Index

Vector storage
[edit]

Vector storage is a component of LinGoose that provides a way to store and retrieve vectors. It is used to store embeddings, which are vector representations of words, phrases, or documents in a high-dimensional space. These vectors capture semantic and contextual information about the text, allowing algorithms to understand relationships and similarities between words.

LinGoose provides the Index interface for working with vector storage, allowing developers to use the same code to interact with different vector storage providers, regardless of the underlying implementation.
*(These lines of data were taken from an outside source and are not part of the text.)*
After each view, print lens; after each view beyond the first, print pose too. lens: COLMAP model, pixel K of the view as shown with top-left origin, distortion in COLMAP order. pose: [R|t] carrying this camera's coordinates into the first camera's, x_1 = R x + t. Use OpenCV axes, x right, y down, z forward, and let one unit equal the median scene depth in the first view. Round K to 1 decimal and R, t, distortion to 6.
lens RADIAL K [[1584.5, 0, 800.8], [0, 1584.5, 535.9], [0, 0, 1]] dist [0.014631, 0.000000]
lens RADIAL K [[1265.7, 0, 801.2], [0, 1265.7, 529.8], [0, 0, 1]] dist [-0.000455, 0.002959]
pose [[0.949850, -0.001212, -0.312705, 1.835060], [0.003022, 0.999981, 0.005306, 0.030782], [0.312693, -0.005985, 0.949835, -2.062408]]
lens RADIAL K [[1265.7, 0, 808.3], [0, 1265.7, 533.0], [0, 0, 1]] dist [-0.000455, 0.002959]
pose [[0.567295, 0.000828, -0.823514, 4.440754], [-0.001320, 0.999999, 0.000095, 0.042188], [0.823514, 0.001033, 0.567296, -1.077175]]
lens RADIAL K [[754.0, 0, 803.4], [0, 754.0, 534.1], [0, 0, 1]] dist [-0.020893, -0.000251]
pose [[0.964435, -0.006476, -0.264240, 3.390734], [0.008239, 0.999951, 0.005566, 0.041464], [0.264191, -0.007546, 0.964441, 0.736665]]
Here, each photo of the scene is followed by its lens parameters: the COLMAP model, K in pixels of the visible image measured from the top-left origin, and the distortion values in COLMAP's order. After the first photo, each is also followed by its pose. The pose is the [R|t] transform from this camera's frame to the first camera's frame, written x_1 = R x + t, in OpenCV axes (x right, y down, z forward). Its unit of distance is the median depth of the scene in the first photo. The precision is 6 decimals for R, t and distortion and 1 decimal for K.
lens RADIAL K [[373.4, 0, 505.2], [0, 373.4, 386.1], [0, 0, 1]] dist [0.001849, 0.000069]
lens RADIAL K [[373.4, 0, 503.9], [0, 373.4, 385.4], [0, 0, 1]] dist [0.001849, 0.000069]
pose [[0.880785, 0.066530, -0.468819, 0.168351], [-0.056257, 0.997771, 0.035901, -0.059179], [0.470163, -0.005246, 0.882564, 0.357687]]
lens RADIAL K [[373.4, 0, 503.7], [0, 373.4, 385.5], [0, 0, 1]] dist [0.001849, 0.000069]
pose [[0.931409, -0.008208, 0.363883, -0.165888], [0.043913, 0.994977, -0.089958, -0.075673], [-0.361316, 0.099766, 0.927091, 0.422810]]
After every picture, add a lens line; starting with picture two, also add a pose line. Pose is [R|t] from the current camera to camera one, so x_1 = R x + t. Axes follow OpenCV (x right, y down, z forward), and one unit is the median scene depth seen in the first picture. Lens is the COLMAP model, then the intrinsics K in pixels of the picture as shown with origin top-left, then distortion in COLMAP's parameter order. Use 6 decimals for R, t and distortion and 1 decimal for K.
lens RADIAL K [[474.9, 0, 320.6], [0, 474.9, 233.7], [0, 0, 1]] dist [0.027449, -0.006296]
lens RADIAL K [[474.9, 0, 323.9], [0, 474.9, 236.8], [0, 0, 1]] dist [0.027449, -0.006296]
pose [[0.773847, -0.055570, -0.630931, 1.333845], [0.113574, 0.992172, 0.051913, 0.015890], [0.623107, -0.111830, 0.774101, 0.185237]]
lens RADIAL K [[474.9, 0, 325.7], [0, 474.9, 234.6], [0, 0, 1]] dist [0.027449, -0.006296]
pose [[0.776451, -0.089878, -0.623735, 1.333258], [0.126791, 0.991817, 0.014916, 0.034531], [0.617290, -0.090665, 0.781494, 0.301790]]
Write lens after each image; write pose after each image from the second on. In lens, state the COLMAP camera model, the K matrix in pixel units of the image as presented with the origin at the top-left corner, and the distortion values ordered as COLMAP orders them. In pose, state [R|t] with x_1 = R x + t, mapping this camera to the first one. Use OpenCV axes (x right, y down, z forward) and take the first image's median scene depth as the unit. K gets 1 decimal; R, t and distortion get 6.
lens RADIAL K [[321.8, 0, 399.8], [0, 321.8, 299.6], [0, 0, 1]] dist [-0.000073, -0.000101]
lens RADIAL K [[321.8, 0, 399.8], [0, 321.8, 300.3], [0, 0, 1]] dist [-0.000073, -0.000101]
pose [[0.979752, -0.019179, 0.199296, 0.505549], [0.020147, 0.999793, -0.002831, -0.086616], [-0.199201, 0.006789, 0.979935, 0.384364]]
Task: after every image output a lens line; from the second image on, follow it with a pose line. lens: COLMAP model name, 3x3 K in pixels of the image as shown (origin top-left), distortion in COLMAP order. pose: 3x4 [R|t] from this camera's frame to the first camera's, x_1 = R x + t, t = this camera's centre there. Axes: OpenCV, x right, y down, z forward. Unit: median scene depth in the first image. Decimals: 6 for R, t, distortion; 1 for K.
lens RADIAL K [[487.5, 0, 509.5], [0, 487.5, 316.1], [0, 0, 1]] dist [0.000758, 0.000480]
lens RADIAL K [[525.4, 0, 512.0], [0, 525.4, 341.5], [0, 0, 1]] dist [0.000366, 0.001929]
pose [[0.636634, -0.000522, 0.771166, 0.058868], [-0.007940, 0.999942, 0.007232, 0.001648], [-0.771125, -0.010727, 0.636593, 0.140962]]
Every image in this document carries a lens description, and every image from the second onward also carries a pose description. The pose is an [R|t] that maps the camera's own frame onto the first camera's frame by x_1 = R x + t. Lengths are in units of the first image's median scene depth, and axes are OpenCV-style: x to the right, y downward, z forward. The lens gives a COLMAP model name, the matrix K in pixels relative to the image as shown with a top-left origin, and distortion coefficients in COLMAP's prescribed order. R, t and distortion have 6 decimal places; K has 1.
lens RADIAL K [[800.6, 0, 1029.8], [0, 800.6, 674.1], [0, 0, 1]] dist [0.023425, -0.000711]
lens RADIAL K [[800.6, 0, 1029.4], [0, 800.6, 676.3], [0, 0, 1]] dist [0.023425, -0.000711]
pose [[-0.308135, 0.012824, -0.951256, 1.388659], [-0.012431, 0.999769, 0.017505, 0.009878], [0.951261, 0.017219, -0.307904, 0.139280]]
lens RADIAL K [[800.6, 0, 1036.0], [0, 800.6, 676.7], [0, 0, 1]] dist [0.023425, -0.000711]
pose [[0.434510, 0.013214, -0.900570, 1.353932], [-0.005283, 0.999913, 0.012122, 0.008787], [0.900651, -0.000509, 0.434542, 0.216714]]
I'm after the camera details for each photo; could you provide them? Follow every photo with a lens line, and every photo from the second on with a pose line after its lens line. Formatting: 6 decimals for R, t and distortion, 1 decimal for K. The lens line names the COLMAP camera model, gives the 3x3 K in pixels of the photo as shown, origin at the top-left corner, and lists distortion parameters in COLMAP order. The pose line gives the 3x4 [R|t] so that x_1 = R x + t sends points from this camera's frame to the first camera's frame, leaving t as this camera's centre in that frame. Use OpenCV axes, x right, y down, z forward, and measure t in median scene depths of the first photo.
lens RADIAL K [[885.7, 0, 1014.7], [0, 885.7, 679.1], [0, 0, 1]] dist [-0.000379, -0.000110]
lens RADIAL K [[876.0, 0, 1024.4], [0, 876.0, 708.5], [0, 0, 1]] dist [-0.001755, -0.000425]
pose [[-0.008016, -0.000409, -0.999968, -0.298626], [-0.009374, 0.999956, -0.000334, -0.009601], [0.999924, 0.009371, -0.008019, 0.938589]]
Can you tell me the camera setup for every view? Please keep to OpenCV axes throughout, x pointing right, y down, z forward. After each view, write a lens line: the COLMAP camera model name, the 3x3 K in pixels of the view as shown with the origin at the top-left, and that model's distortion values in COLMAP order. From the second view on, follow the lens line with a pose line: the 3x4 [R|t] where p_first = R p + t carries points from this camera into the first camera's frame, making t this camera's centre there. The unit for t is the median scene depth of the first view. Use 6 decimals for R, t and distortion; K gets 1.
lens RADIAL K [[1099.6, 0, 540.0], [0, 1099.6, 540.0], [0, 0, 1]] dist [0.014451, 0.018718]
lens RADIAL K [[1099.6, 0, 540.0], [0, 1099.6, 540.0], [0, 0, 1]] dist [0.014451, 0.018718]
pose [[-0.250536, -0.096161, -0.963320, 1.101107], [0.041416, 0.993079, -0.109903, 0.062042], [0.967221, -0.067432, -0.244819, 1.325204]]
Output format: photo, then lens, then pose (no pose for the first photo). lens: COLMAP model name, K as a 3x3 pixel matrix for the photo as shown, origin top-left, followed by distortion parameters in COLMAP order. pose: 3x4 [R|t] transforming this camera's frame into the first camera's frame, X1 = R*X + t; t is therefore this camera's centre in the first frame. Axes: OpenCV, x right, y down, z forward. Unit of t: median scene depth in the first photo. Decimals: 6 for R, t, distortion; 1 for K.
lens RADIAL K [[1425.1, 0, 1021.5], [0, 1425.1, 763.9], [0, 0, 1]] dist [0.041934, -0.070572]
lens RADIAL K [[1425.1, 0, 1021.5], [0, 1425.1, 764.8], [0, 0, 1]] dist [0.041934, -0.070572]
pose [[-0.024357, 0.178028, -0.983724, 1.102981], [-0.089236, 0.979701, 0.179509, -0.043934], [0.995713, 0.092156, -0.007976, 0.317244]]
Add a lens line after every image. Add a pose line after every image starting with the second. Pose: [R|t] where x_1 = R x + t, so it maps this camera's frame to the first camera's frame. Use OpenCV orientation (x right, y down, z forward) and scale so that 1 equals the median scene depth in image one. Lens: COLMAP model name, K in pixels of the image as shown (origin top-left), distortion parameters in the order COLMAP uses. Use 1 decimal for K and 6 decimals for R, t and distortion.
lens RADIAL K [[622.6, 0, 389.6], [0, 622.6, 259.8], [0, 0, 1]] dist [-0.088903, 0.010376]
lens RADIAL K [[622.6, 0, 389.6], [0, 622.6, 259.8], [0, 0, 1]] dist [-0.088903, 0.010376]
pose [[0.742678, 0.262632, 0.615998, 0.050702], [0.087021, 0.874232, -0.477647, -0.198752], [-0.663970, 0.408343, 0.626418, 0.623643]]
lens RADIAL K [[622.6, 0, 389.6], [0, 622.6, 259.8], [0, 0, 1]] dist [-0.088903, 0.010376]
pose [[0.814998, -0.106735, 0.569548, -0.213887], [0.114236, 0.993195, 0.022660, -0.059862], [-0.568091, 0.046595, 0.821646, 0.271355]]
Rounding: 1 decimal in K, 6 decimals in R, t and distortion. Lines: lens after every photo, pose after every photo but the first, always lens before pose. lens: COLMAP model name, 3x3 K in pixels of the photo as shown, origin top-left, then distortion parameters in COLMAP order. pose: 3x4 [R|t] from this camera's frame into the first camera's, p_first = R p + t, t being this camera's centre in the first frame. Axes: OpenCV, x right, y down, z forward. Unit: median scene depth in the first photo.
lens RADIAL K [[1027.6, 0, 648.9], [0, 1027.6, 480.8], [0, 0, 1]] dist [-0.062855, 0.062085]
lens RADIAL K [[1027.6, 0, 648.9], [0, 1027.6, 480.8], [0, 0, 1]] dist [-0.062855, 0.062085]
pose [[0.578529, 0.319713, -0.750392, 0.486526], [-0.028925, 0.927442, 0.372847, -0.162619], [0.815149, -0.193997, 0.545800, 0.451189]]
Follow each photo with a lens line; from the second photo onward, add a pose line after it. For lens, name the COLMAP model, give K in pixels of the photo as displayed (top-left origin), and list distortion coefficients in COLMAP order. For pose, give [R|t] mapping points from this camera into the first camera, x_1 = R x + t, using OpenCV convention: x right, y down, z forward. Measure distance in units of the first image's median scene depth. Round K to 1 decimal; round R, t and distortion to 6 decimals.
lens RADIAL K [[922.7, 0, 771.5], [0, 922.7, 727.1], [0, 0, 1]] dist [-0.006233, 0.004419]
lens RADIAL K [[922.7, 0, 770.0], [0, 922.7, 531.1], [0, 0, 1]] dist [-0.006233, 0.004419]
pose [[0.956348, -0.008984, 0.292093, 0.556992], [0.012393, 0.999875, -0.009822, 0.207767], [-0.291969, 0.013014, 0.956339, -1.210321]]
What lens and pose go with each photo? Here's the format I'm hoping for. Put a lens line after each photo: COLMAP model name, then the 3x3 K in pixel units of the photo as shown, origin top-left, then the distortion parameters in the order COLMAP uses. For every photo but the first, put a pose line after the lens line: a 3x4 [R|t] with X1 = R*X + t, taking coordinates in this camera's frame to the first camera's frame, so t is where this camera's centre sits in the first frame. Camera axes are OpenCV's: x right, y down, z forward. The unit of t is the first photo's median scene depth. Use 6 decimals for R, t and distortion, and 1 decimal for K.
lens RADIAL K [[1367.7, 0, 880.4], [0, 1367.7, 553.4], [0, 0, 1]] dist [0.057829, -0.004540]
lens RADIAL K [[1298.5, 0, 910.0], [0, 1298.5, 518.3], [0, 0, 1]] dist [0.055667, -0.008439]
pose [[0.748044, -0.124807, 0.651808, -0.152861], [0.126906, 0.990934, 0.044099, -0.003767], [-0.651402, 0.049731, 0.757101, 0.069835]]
LinGoose supports the following vector storage providers:

Using Index

To use an index, you need to create an instance of your preferred index provider. Here we show how to create an instance of an index using the JsonDB provider:

qdrantIndex := index.New(
    qdrantdb.New(
        qdrantdb.Options{
            CollectionName: "test",
            CreateCollection: &qdrantdb.CreateCollectionOptions{
                Dimension: 1536,
                Distance:  qdrantdb.DistanceCosine,
            },
        },
    ).WithAPIKeyAndEdpoint("", "http://localhost:6333"),
    openaiembedder.New(openaiembedder.AdaEmbeddingV2),
).WithIncludeContents(true)

An Index instance requires an Embedder to be passed in. The Embedder is used to convert text into vectors and perform similarity searches. In this example, we use the openaiembedder package to create an instance of the OpenAI Embedding service. This examples uses a local Qdrant instance. Every Index provider has its own configuration options, in this case we are creating a collection with a dimension of 1536 and using the cosine distance metric and forcing the index to include the metadata contents.

To ingest a document into the index, you can use the LoadFromDocuments method:

err := qdrantIndex.LoadFromDocuments(context.Background(), documents)

To search for similar documents, you can use the Search method:

query := "What is the purpose of the NATO Alliance?"
similarities, err := index.Query(
    context.Background(),
    query,
    indexoption.WithTopK(3),
)
if err != nil {
    panic(err)
}

The Query method returns a list of SearchResult objects, which contain the document ID and the similarity score. The WithTopK option is used to specify the number of similar documents to return.